Préparez aussi un plan B : un prix de vente plancher, une durée maximale de recherche d’acheteur, la capacité de porter deux logements ou de mettre le premier en location si le marché se retourne.
Conclusion pratique
Le prêt relais est un outil utile pour acheter avant de vendre, mais il repose sur une hypothèse : la vente aboutit dans les temps et à un prix proche de l’estimation. Avant de signer, vérifiez trois points : la double charge sur plusieurs mois, les options de sortie si la vente échoue et la marge de sécurité réellement disponible.
Si l’une de ces réponses reste floue, différer l’achat n’est pas un échec.
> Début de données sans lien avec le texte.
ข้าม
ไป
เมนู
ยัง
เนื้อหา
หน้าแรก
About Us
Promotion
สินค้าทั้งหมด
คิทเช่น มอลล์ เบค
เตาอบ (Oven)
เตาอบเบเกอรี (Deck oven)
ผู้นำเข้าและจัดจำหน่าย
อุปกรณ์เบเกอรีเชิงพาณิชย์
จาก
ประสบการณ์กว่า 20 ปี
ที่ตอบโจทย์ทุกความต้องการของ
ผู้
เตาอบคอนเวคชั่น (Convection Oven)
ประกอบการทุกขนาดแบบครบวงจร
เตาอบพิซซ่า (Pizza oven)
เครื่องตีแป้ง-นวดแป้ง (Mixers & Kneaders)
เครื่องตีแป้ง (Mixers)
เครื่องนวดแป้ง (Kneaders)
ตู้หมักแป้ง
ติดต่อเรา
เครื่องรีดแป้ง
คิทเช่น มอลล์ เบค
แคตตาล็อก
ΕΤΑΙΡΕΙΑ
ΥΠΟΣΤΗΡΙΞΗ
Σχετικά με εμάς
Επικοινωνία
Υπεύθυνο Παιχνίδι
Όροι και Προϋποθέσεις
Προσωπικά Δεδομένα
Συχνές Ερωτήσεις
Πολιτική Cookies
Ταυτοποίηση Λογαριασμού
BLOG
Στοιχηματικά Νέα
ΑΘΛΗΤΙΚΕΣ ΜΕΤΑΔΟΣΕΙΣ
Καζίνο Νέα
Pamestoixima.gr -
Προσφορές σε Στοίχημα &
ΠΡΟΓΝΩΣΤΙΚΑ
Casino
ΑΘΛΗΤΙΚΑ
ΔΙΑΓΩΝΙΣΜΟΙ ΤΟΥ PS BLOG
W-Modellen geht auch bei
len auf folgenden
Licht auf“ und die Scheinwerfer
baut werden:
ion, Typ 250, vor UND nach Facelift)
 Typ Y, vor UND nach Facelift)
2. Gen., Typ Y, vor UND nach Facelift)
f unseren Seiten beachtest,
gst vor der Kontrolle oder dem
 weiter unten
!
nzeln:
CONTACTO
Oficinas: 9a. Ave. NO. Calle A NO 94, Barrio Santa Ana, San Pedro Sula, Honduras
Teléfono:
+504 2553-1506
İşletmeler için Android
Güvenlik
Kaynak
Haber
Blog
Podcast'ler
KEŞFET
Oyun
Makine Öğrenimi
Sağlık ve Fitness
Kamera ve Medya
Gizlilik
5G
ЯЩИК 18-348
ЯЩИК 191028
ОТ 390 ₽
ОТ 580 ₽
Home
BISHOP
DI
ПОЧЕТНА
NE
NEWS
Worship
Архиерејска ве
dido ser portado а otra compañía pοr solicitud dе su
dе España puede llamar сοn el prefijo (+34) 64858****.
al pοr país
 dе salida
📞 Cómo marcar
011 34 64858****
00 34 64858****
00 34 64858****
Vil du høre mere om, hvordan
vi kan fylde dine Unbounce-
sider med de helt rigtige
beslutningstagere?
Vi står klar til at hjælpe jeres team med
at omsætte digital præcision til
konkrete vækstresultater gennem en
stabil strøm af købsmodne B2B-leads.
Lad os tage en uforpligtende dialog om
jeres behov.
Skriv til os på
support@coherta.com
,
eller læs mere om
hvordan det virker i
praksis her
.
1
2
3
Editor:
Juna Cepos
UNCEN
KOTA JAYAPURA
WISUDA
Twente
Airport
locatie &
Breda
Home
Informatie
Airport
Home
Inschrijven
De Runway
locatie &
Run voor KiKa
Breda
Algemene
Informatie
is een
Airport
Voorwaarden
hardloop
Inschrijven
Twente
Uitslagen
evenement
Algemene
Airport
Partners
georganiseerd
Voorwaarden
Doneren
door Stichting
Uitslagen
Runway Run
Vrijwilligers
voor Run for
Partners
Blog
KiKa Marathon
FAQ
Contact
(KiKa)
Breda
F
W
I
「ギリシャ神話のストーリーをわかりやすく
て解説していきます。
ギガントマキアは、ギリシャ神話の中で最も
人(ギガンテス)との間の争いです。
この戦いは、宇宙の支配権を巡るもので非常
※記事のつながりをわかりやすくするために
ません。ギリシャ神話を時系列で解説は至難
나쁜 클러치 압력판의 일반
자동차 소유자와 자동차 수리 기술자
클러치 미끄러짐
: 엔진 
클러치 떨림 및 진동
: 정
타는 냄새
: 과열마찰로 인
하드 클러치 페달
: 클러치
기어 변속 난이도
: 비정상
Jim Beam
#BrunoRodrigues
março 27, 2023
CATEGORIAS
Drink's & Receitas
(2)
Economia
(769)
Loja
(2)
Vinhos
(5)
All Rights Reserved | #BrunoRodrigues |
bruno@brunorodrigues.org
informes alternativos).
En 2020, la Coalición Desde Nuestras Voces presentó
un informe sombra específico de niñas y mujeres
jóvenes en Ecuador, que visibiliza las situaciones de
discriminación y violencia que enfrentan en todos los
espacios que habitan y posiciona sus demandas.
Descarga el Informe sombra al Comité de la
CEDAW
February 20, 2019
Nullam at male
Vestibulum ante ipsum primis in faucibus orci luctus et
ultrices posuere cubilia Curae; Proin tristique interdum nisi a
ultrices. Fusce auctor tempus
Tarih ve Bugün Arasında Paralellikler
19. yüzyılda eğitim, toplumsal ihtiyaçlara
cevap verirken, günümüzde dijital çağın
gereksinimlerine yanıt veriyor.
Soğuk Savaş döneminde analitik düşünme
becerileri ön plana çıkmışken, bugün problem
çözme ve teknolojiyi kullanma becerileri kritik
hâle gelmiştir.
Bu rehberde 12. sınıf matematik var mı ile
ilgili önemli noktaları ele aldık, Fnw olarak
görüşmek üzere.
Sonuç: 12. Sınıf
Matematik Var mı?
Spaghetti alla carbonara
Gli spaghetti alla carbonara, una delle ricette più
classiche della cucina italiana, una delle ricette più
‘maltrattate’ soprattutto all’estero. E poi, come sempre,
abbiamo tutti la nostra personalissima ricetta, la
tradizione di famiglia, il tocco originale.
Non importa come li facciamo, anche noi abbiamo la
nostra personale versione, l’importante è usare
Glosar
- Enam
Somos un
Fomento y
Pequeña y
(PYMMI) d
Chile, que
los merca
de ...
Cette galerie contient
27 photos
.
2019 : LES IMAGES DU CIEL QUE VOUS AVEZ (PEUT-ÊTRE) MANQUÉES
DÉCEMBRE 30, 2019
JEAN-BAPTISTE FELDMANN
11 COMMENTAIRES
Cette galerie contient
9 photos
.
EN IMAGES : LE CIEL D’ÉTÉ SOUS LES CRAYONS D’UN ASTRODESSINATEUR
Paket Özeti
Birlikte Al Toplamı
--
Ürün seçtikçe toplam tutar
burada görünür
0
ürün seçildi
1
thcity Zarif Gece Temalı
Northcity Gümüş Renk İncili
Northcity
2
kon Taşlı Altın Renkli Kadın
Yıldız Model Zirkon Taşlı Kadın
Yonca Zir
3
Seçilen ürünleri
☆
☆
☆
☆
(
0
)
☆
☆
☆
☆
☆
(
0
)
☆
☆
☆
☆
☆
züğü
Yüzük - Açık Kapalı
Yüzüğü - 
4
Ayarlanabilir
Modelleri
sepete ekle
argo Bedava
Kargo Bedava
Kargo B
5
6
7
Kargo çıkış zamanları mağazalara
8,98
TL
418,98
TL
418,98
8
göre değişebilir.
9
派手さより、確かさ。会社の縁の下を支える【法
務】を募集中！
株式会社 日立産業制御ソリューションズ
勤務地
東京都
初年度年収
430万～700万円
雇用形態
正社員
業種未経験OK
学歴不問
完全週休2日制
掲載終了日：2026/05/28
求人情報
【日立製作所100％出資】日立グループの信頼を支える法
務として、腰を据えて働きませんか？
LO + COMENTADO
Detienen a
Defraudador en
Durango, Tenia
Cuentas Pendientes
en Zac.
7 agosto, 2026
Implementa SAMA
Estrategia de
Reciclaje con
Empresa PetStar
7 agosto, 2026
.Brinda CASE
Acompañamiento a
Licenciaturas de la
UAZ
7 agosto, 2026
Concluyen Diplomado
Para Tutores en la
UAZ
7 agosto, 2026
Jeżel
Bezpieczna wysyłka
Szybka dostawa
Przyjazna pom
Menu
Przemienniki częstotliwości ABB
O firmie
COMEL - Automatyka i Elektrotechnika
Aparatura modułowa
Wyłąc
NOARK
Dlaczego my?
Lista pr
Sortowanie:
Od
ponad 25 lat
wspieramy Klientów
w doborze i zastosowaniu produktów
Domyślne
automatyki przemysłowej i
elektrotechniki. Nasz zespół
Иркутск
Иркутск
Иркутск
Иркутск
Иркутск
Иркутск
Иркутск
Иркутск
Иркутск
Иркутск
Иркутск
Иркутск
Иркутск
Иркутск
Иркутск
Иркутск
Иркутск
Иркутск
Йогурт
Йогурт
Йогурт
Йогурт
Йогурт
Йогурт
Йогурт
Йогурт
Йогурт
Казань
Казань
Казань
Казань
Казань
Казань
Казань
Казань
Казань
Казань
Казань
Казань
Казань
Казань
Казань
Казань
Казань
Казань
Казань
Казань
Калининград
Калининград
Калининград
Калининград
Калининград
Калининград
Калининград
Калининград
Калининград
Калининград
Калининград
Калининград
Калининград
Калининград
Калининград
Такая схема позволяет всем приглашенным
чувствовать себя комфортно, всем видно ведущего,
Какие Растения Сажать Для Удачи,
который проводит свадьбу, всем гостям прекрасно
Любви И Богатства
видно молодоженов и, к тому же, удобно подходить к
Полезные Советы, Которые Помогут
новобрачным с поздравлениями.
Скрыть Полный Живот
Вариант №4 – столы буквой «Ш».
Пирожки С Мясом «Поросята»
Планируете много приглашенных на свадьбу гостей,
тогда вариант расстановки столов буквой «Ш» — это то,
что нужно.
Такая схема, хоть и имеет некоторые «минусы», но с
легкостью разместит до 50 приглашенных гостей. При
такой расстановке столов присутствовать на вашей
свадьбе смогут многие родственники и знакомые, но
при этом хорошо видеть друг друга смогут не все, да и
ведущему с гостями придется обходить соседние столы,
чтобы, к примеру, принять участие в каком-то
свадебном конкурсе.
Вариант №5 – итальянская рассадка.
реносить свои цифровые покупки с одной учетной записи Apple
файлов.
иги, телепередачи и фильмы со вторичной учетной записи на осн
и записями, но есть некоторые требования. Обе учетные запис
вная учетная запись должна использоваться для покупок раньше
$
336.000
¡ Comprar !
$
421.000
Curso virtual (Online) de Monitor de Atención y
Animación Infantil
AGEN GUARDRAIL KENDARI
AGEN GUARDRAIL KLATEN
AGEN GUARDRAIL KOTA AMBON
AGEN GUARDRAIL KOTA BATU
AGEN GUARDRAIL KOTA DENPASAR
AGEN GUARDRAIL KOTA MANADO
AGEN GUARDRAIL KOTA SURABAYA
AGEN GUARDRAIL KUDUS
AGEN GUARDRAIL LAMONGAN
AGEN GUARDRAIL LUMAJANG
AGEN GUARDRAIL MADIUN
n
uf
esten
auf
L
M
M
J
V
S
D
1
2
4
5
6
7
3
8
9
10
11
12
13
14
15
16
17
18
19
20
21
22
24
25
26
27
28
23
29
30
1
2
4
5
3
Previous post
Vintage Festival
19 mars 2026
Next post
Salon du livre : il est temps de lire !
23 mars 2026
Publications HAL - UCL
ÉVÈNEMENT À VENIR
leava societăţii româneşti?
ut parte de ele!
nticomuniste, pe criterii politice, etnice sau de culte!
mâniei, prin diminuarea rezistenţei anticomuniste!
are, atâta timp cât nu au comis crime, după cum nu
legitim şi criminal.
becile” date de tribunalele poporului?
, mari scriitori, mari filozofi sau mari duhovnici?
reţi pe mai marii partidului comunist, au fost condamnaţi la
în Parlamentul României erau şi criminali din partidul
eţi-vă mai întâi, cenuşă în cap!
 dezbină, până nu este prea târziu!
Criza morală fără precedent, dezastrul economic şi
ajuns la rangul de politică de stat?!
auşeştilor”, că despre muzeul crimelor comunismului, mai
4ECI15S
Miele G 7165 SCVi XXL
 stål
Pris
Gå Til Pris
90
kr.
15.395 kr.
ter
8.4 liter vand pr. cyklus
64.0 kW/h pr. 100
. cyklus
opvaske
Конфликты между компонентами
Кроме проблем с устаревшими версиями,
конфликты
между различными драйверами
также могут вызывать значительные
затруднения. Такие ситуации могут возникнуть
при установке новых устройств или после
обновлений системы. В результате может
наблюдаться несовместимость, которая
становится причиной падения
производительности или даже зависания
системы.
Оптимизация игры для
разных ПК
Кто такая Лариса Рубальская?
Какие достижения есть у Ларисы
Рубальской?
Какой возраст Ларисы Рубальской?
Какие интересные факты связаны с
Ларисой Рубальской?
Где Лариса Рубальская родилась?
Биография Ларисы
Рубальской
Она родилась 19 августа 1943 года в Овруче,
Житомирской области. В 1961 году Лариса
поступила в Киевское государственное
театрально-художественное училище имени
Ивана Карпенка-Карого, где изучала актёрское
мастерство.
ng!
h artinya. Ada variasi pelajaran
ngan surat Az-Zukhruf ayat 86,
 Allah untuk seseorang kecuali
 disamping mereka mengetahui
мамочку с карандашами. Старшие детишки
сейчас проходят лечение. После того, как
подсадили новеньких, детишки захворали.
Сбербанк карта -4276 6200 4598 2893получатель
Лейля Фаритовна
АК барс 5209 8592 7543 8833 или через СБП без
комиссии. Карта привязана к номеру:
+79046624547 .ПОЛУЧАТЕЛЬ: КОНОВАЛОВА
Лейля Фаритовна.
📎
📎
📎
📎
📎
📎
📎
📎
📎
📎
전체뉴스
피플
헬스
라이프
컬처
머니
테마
C’est une décision de prudence, et elle protège ce que la banque ne protège pas à votre place.
Sources
Pour approfondir le mécanisme du prêt relais : fiche Wikipédia « Prêt relais » (consultée le 26 août 2026).
Cet article explique le fonctionnement général du prêt relais. Il ne constitue pas un conseil financier personnalisé ni un avis d’expert habilité. Les conditions varient selon les établissements, le dossier et la réglementation en vigueur : lisez les offres et les contrats avant toute décision.